Riporta alla lettera il brano dell'articolo sulla fiscalità di vantaggio nel Mezzogiorno che inizia con "La fiscalità di" e termina con "fiscali qualcosa sa.".

TESTO SELEZIONATO -
■ ■ ■ ■ ■ ■ ■
Così parlò… Giuseppe Giavazzi.

Così parlò… Giuseppe Giavazzi.

Gianni De Falco, presidente Ires Campania

 

La fiscalità di vantaggio avvicina il Mezzogiorno al Vietnam? Così parlò Giuseppe Giavazzi in un lungo editoriale sul Corriere della Sera qualche giorno fa, commentato con favore da Vincenzo Visco, che di politiche fiscali qualcosa sa.

Intanto portiamo a casa un risultato che porterà ad una diminuzione del costo del lavoro (seppure per soli tre mesi). Prendiamo atto che quando si parlava di fiscalità di vantaggio se ne parlava come condizione necessaria, seppur non sufficiente, per affrontare alcuni temi e, in particolare, quello della mancanza di occupazione che da sempre caratterizza il Mezzogiorno d’Italia.

Il punto è la quantificazione di questa carenza occupazionale che ha determinato l’esigenza di introdurre un reddito minimo per aiutare gli “ultimi”, quelli che non ce la fanno.

Su ventuno milioni di abitanti e sei milioni di occupati, compresi beninteso i sommersi, si può sostenere che vi sia un’esigenza occupazionale pari a circa tre milioni di posti di lavoro, questa dimensione recupererebbe quel rapporto popolazione/occupati più vicino alle realtà a sviluppo compiuto che non necessitano di spingere i nostri giovani all’emigrazione.

La principale risposta a questa esigenza non può non provenire che dal manifatturiero e dal turismo, in maniera più contenuta. Un settore, quello del turismo assai sottodimensionato, con un numero di presenze equivalenti (per tutto il Mezzogiorno) alle sole presenze nel Veneto.

La risposta dell’imprenditoria meridionale è stata assai contenuta, e compreso il settore edile e delle costruzioni, negli ultimi anni si sono creati poco più di un milione di posti di lavoro, quando se ne attendevano giusto il doppio.
■ ■ ■ ■ ■ ■ ■
DATI FORNITI -

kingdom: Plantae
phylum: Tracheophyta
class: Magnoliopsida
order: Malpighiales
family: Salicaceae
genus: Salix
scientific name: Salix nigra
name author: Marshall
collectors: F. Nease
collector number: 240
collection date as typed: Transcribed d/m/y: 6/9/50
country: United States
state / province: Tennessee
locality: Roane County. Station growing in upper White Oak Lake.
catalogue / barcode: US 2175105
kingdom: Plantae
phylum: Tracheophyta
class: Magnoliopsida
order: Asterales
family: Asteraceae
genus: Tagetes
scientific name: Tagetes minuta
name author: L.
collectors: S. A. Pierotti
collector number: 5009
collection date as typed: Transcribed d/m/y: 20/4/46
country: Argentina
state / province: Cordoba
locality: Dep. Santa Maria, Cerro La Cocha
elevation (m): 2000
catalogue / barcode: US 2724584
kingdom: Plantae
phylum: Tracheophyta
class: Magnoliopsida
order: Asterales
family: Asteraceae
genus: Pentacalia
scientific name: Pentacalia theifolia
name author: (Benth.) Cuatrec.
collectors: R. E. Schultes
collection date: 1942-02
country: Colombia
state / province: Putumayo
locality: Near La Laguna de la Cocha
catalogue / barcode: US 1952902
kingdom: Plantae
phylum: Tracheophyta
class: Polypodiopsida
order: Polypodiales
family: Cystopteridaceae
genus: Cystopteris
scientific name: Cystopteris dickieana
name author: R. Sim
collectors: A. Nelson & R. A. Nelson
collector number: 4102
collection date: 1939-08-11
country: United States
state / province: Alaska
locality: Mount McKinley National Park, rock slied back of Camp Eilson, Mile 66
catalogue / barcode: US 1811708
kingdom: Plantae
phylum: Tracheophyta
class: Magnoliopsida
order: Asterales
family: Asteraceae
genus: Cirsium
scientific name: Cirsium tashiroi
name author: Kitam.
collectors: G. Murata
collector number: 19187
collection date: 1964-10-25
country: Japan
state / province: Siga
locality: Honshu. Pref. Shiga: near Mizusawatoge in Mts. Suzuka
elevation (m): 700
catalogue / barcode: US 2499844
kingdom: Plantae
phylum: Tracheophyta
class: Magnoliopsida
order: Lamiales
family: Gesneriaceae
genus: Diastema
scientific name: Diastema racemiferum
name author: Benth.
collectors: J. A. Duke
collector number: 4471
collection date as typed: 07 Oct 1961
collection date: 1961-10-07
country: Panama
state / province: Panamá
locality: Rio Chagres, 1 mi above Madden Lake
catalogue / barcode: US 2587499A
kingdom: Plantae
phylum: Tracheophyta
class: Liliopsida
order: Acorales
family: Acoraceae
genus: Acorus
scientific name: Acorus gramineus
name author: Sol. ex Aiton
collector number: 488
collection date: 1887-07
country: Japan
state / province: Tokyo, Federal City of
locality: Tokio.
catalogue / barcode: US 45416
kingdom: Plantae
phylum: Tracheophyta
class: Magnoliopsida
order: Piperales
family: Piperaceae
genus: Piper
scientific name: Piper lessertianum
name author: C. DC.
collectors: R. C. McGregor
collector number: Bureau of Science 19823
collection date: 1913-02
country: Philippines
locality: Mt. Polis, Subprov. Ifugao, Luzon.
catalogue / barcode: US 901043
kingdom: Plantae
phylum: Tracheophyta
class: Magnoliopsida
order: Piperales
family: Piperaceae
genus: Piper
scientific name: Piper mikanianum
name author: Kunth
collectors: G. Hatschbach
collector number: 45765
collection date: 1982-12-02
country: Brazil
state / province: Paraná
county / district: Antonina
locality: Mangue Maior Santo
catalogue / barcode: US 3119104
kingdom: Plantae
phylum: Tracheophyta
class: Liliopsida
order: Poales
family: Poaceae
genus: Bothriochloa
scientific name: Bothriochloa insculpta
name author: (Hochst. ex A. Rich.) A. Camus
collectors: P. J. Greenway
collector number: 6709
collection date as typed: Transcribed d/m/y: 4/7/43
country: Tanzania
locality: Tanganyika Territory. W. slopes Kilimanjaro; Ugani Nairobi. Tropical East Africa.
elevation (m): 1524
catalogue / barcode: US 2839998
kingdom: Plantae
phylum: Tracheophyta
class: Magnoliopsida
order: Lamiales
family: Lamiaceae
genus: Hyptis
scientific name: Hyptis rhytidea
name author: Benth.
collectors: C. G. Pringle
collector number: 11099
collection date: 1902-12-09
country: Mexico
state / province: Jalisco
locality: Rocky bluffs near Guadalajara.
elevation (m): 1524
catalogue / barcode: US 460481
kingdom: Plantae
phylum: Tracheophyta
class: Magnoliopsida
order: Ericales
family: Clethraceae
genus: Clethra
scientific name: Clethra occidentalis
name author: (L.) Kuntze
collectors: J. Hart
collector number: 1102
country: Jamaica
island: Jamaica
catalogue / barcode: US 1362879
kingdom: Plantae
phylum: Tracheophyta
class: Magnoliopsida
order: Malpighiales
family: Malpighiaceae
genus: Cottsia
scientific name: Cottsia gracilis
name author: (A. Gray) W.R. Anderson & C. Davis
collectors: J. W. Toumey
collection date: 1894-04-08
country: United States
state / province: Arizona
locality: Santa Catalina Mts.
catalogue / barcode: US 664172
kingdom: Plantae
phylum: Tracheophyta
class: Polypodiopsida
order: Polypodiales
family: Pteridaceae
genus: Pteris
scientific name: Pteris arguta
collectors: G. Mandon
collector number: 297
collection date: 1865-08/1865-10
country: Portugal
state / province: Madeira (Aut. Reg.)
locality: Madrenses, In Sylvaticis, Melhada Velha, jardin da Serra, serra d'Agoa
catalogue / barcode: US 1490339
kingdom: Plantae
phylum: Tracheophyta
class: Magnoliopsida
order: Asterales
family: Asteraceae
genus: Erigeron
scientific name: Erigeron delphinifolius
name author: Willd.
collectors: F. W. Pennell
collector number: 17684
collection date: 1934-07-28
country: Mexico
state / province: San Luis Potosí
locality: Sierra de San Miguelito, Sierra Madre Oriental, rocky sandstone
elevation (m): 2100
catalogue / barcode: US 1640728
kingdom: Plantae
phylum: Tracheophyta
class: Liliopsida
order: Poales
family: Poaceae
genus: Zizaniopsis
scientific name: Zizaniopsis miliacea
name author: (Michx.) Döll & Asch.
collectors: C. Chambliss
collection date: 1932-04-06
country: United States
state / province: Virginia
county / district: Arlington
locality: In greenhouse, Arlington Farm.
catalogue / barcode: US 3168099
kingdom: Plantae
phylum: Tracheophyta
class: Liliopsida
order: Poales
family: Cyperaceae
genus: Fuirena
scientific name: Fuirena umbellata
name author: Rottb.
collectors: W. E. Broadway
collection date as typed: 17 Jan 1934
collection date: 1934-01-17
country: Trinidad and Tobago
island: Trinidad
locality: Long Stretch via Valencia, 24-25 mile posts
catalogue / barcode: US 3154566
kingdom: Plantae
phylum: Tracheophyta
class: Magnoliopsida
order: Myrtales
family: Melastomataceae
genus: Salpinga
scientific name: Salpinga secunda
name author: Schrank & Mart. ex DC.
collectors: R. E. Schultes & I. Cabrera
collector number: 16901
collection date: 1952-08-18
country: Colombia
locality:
■ ■ ■ ■ ■ ■ ■
COMPITO SVOLTO -
La fiscalità di vantaggio avvicina il Mezzogiorno al Vietnam? Così parlò Giuseppe Giavazzi in un lungo editoriale sul Corriere della Sera qualche giorno fa, commentato con favore da Vincenzo Visco, che di politiche fiscali qualcosa sa.